### Stored items from a collection
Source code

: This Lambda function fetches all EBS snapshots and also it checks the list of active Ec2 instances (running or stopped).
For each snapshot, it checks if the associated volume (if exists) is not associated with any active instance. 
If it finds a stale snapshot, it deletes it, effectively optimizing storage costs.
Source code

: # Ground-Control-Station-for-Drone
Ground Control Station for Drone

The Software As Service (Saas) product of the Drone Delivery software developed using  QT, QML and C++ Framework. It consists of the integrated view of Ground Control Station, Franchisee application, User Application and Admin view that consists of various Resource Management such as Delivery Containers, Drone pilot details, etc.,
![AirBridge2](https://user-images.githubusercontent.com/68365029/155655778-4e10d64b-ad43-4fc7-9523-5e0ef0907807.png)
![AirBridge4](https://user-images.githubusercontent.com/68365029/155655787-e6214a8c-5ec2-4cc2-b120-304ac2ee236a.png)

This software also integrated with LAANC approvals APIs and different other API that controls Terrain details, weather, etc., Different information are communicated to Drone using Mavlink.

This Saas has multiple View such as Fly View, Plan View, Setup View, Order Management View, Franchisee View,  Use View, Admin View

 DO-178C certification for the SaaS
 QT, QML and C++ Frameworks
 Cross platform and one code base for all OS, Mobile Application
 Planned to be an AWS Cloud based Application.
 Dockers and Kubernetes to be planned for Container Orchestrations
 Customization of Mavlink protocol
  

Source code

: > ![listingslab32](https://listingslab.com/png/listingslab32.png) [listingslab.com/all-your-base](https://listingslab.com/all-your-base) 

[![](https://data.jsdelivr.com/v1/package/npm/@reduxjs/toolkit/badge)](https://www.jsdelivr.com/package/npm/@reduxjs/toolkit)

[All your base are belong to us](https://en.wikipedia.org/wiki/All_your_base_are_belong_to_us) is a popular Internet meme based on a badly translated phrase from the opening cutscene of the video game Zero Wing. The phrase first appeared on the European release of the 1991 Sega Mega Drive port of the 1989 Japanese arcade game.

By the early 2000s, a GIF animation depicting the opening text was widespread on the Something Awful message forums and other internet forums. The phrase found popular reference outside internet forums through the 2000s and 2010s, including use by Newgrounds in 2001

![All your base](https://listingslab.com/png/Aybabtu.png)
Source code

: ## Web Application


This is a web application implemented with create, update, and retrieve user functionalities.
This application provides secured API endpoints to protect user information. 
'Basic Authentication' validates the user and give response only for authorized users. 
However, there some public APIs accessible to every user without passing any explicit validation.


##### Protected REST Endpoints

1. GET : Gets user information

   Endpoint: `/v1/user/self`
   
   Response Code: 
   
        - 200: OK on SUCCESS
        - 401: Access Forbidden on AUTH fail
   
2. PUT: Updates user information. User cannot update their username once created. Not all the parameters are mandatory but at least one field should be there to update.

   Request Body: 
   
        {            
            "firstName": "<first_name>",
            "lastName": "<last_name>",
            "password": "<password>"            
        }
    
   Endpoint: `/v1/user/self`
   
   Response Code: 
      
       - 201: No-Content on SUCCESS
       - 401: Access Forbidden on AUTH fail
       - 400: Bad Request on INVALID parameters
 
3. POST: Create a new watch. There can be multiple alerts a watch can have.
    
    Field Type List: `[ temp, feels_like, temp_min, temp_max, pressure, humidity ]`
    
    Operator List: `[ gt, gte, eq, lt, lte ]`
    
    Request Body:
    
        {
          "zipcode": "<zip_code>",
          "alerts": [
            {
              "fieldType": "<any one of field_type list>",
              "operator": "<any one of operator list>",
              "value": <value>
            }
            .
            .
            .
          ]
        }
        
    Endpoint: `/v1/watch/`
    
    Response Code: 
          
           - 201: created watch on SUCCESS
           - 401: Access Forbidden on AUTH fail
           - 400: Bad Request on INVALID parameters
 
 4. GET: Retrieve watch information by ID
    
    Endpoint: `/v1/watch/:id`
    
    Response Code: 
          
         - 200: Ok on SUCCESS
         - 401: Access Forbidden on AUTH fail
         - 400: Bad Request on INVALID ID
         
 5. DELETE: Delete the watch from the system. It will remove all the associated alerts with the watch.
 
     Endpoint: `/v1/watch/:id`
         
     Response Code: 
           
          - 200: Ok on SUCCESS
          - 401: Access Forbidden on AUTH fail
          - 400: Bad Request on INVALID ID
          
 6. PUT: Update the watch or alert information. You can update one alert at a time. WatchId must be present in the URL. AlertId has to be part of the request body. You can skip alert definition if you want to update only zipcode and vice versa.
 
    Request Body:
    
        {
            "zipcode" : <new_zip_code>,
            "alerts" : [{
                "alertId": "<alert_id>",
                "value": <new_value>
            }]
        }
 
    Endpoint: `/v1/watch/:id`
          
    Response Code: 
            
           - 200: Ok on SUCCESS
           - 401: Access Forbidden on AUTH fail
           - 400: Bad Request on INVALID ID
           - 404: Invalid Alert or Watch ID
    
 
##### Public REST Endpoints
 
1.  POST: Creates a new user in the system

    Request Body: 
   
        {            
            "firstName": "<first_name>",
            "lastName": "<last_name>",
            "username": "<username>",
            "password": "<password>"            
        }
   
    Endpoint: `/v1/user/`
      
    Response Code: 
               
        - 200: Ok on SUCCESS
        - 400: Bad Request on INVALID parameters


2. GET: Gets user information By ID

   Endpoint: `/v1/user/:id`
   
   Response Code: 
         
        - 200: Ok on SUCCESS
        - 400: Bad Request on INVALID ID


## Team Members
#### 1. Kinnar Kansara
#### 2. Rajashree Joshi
...
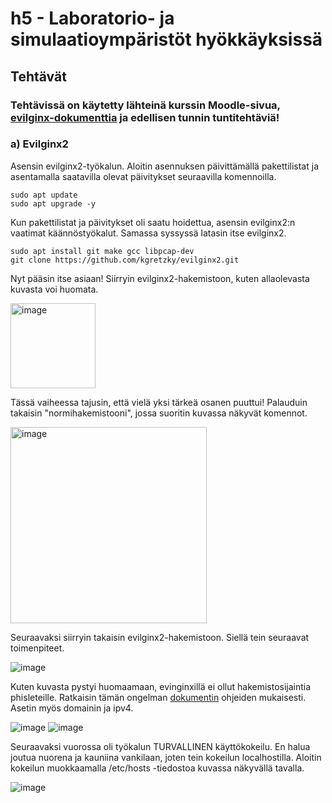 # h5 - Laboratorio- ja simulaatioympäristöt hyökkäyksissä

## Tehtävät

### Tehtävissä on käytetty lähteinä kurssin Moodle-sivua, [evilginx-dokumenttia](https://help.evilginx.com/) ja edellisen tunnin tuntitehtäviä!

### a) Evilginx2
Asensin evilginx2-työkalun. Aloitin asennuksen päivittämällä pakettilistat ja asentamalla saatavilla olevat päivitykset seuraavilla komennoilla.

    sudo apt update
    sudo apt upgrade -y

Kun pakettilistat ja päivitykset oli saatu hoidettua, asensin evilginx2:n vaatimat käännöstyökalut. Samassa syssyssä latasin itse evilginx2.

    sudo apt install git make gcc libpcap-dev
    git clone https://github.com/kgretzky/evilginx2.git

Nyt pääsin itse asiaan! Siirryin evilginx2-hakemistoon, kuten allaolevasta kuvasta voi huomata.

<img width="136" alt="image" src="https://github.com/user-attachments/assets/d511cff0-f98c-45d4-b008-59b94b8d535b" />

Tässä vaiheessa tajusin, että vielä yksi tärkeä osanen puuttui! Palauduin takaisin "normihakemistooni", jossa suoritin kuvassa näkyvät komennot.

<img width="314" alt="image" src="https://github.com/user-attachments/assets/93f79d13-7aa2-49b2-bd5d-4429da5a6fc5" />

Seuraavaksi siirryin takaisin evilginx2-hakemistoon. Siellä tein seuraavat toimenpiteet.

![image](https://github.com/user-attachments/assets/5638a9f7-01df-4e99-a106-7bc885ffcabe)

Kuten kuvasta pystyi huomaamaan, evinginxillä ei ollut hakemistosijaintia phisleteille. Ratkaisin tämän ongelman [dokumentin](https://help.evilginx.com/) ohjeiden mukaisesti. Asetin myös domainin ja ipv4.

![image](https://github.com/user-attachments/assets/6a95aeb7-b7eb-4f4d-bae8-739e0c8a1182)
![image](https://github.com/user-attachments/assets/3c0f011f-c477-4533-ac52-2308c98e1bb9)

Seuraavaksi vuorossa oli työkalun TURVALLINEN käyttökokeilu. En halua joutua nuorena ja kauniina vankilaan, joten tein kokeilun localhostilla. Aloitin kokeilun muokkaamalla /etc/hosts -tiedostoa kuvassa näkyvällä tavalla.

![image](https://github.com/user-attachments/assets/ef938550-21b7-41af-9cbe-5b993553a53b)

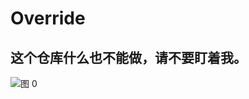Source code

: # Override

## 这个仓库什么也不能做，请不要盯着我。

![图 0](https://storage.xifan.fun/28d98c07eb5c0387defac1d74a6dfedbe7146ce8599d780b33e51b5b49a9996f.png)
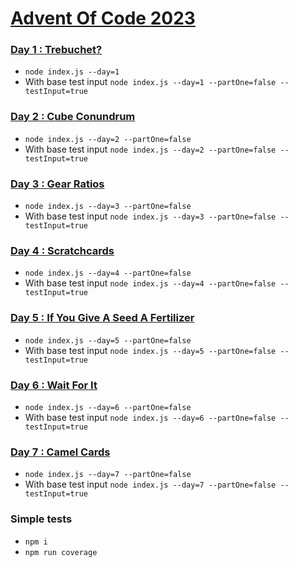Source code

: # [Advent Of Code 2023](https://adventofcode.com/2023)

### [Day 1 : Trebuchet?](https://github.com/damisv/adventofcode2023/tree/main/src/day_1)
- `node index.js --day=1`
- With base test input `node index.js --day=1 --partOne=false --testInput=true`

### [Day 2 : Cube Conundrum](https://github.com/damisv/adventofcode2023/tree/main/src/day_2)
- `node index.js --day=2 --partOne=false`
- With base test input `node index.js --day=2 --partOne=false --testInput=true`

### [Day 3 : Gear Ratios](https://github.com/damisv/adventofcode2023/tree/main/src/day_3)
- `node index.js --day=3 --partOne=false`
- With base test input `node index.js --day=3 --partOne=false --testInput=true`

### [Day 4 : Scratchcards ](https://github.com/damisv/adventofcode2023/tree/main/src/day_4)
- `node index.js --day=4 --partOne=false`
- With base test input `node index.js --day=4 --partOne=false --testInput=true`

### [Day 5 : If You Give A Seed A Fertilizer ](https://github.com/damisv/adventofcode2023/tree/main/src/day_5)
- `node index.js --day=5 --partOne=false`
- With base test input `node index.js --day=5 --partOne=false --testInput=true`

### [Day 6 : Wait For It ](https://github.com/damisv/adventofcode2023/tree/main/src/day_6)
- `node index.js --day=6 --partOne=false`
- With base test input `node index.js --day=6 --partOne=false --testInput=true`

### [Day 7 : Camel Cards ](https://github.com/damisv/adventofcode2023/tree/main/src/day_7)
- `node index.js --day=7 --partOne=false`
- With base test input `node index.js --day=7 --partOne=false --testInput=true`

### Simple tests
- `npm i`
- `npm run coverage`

### Task item
Provide the number of lines above in which the word "itse" appears, with no further words.

### Answer box
2